Degas began to make small sculptures in wax in the late 1860s, the first of these coinciding with his growing fascination with scenes from the racetrack. The many wax sculptures of horses and jockeys he created during this period functioned as three-dimensional sketches that he used to conceptualize the elaborate compositions of some of his paintings. These early sculptures were thus tools in Degas’s explorations of the nature of movement.

Degas’s Little Dancer, Aged Fourteen of 1881 marked a radical turning point in the artist’s approach to working in sculpture in a number of ways. It represented not only Degas’s first ambitious attempt to create a fully realized work in sculpture for public exhibition, but it is one of his very first sculptures of the Degas in Bronze – add two

human figure, which had always been a central motif in his paintings. Made of polychrome wax, a fabric bodice and tutu, and real hair tied in a satin bow, Little Dancer, Aged Fourteen was technically and conceptually revolutionary for its time and unique among Degas’s sculptural works for the number of preparatory studies that have been tied to it.

By viewing a series of eight of Degas’s dancers called Arabesques, one sees through his sculptural eye the beauty of line toward which a great dancer strives. In fact, it is as if the sculptor created a three-dimensional time-lapse study of a female dancer’s grace and energy. He did so through years of backstage and rehearsal observation. At the same moment, Eadweard Muybridge in America, and Étienne-Jules Marey in France, were pioneering similar photographic studies of both human action and that of a horse. While Degas admired and studied their work, the expressive quality of his art far supercedes that of the more scientifically based photographers.

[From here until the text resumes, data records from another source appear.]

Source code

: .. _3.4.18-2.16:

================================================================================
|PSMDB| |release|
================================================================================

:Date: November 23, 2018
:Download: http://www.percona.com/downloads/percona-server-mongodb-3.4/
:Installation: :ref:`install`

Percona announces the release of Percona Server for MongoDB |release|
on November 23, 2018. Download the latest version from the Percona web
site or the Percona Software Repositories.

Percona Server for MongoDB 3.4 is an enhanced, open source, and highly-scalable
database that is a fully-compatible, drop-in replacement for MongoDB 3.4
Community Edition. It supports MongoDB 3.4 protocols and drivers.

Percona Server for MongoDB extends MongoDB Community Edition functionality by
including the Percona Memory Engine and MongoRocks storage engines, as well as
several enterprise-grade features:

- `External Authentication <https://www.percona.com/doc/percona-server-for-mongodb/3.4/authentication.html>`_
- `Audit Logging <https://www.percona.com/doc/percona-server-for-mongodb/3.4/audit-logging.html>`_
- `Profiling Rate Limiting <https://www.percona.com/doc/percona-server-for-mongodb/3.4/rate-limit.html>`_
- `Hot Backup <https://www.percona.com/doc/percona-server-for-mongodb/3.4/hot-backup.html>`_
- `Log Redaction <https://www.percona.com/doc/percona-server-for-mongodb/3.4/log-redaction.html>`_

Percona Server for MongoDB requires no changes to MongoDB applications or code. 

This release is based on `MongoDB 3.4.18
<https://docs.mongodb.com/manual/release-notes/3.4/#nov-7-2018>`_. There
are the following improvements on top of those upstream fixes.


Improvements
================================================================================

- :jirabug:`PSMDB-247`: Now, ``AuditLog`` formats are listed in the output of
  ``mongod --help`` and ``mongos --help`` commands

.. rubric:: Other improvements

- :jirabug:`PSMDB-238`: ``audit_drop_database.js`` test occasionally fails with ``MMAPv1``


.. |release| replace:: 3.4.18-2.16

Degas’s work in sculpture was unconventional in its combination of materials and techniques. He primarily worked with clay, wax, plaster, cloth, and plastilene – a non-drying wax-and-oil-based modeling clay. He often would go back and rework details of pose and form in his sculptures, leaving fingerprints and marks of his tools that offer remarkable insight into his creative process.

Degas’s experiments in sculpture increased from the mid-1880s – perhaps due in part to his failing eyesight – though from this point on it became a completely private undertaking for him. Shunning public exhibition of his work in wax and clay, he showed them only to the friends and colleagues who visited his studio. Degas’s work in sculpture was primarily motivated by his innate artistic curiosity and quest for perfection, less so by a desire to create works for public display. He did, however, recognize the enduring importance of his work when he wrote to fellow artist Aristide Maillol, "perhaps one of these days [my work] shall be cast in bronze."

Upon Degas’s death in 1917, approximately 150 wax and modeling clay sculptures were found in his studio in various states of completion and repair. His heirs and colleagues immediately recognized the importance of preserving these works for posterity and decided to cast in bronze the 73 best examples. These works demonstrate an unparalleled degree of experimentation, mixing of media, and use of advanced technology, including photography, and reveal Degas’s innovative explorations of form and movement.